# Task goal
Apart from the pictures, reproduce the data below exactly as it stands.

# Input
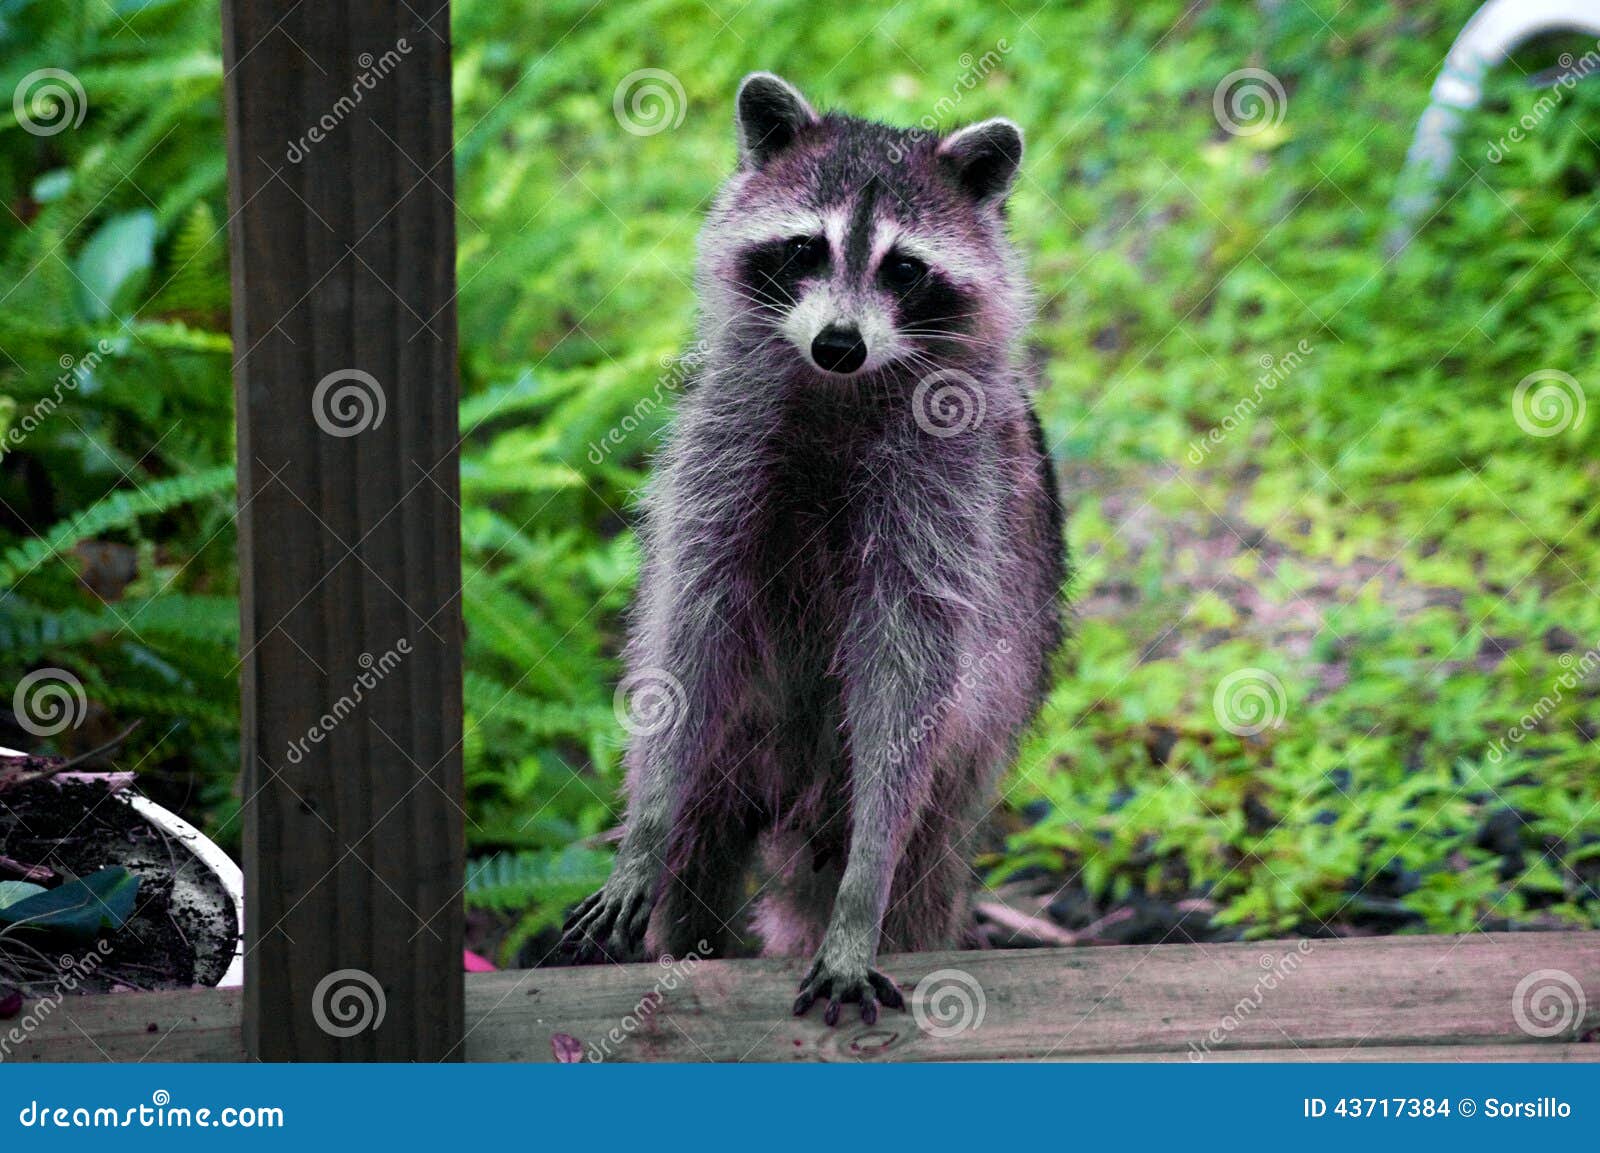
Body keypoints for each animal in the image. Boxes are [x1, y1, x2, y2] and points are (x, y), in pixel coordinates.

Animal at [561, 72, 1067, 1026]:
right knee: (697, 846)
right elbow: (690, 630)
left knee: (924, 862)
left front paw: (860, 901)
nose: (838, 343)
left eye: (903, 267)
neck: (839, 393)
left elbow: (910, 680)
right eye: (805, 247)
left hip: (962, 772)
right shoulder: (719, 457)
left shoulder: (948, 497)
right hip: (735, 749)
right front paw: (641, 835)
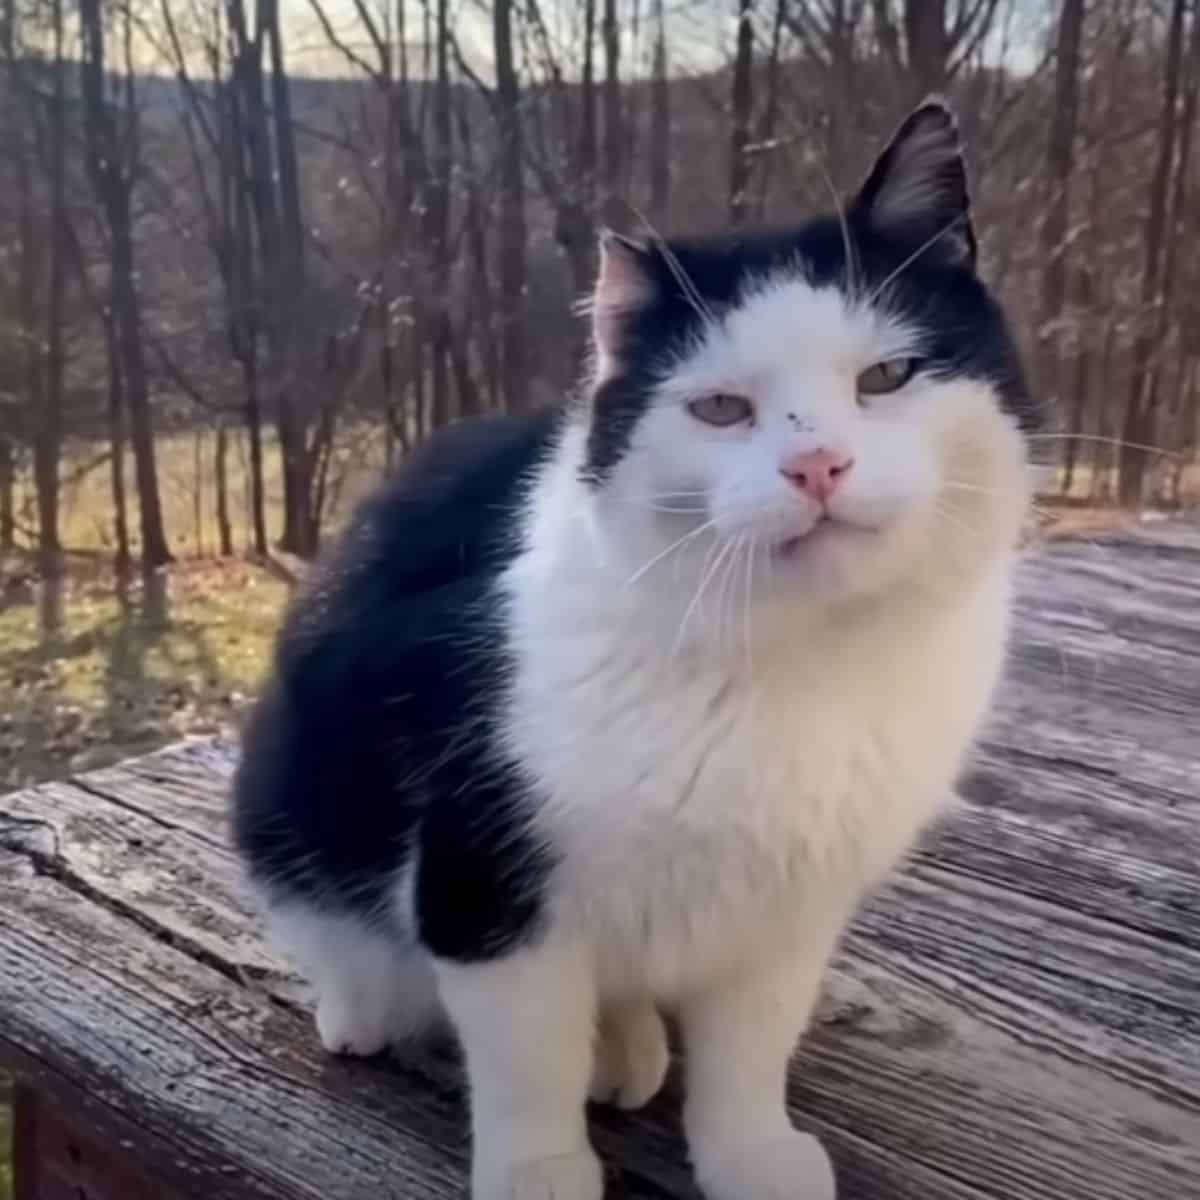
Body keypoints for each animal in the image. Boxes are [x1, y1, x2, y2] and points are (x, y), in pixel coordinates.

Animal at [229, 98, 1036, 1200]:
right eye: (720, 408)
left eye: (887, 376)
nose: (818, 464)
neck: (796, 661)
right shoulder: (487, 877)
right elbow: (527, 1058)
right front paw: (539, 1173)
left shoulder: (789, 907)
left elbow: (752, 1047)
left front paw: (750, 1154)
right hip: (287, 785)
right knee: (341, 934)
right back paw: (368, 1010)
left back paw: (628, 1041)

# Output of the exercise
Body keypoints for each animal in the image. Boxes are [x1, y1, x2, y2] and points are (x, y), in pixel coordinates.

Animal at [561, 72, 1067, 1026]:
right knee: (697, 846)
right elbow: (690, 630)
left knee: (924, 862)
left front paw: (860, 901)
nose: (838, 343)
left eye: (903, 267)
neck: (839, 393)
left elbow: (910, 680)
right eye: (805, 247)
left hip: (962, 772)
right shoulder: (719, 457)
left shoulder: (948, 497)
right hip: (735, 749)
right front paw: (641, 835)
Body keypoints for each animal in the image. Boxes are [x1, y1, x2, y2] and points are (x, y), in pixel coordinates.

Animal at [229, 98, 1036, 1200]:
right eye: (720, 408)
left eye: (887, 376)
nose: (818, 464)
neck: (796, 661)
right shoulder: (487, 877)
right elbow: (527, 1058)
right front paw: (539, 1173)
left shoulder: (789, 907)
left elbow: (752, 1047)
left front paw: (750, 1154)
right hip: (287, 785)
right knee: (341, 934)
right back paw: (368, 1010)
left back paw: (628, 1041)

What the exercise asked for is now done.